• [What is being asked]:
When you have gone through the records below, state only how many lines include the word "obecných".

• [Material provided]:
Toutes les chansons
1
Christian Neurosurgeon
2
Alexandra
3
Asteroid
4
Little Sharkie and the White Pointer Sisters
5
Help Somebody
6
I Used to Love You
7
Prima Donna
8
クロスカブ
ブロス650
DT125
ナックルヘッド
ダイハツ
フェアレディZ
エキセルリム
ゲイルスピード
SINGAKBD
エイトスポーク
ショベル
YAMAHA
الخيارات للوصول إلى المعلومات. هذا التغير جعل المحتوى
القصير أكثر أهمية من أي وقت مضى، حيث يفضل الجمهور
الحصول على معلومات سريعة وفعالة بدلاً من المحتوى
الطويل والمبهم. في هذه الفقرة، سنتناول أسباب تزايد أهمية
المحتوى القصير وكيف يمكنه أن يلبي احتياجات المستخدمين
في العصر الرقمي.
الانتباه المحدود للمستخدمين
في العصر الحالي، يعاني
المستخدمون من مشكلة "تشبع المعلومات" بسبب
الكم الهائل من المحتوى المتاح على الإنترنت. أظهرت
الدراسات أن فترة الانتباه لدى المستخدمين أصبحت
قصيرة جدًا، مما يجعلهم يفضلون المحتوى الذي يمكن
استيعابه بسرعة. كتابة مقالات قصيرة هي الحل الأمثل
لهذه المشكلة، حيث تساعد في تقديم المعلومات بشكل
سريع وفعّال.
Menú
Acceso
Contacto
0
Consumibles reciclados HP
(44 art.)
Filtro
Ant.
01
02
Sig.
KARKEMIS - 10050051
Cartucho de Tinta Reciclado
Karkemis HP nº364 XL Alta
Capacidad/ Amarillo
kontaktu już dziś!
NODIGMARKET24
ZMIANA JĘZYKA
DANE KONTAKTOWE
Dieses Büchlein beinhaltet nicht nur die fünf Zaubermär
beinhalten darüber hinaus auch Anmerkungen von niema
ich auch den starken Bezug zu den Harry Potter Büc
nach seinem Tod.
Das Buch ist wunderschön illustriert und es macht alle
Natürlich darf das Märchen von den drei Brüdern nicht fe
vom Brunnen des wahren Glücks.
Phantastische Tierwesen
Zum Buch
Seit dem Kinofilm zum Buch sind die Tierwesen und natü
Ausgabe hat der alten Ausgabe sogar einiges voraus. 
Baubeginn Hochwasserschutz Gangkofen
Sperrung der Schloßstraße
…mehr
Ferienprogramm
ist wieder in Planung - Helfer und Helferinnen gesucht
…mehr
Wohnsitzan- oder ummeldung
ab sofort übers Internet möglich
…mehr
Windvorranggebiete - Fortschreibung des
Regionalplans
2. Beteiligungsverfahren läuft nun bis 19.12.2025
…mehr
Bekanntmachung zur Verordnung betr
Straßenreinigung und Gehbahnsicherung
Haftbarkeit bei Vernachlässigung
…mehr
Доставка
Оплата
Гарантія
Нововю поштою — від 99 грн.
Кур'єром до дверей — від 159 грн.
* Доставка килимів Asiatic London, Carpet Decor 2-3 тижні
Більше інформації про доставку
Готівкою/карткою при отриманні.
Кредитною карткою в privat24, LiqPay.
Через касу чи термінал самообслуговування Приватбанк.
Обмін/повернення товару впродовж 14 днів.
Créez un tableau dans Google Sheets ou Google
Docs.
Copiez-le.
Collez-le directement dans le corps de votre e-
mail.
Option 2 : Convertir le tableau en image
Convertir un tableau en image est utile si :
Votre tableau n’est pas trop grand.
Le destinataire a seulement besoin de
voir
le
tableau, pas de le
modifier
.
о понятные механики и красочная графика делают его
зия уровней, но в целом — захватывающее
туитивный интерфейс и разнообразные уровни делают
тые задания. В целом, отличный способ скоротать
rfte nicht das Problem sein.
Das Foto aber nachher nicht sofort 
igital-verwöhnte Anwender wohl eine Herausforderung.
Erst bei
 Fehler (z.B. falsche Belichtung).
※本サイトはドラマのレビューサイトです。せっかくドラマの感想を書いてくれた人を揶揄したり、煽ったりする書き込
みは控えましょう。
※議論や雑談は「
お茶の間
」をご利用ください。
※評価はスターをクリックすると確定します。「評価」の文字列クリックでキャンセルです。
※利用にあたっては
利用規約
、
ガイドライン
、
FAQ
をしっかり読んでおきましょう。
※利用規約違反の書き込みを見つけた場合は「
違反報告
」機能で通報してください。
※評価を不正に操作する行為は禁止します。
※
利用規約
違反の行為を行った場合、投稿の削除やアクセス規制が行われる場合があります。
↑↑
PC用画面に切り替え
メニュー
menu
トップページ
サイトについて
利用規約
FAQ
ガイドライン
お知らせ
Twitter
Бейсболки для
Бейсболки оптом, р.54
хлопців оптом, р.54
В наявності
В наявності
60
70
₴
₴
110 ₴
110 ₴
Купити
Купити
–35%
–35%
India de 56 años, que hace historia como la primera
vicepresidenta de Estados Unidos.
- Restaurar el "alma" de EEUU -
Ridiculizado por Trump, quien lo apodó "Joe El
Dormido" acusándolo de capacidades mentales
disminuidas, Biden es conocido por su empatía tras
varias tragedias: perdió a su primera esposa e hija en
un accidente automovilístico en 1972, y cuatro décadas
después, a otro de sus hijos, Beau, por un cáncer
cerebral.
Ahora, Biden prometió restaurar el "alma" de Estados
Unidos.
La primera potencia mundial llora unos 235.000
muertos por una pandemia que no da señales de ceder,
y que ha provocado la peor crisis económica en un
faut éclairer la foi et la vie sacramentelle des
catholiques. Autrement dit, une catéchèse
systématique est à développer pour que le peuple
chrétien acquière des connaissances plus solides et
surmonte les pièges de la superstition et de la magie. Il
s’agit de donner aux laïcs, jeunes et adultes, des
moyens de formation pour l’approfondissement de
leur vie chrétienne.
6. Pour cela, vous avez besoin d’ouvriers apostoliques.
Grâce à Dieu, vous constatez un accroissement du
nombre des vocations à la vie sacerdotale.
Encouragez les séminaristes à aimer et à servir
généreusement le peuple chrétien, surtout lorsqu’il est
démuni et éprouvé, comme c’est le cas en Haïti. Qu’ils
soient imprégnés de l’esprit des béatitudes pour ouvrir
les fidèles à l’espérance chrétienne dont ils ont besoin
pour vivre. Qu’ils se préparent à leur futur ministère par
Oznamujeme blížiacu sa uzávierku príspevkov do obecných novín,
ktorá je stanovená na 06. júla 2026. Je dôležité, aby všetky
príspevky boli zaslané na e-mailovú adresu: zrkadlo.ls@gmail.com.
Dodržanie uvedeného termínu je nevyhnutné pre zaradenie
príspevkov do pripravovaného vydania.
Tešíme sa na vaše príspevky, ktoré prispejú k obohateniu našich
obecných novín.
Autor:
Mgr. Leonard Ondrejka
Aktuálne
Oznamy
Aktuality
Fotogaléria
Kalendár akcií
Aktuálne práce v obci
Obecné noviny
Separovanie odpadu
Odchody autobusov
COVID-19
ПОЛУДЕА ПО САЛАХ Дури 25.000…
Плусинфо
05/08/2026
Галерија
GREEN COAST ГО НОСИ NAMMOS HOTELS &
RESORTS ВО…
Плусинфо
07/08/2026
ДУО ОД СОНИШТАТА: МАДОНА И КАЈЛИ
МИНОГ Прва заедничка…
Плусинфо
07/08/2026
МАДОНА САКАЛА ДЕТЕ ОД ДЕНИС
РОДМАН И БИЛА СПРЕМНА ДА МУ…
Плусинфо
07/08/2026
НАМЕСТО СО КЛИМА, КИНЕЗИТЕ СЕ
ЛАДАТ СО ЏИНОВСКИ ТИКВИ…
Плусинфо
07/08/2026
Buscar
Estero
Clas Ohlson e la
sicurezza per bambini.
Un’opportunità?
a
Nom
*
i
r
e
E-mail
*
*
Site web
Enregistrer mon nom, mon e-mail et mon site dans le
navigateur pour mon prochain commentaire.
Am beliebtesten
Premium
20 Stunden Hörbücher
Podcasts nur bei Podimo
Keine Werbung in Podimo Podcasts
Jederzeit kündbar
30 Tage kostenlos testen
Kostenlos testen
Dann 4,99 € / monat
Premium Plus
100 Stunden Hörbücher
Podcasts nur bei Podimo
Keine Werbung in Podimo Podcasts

• [Solution to this task]:
2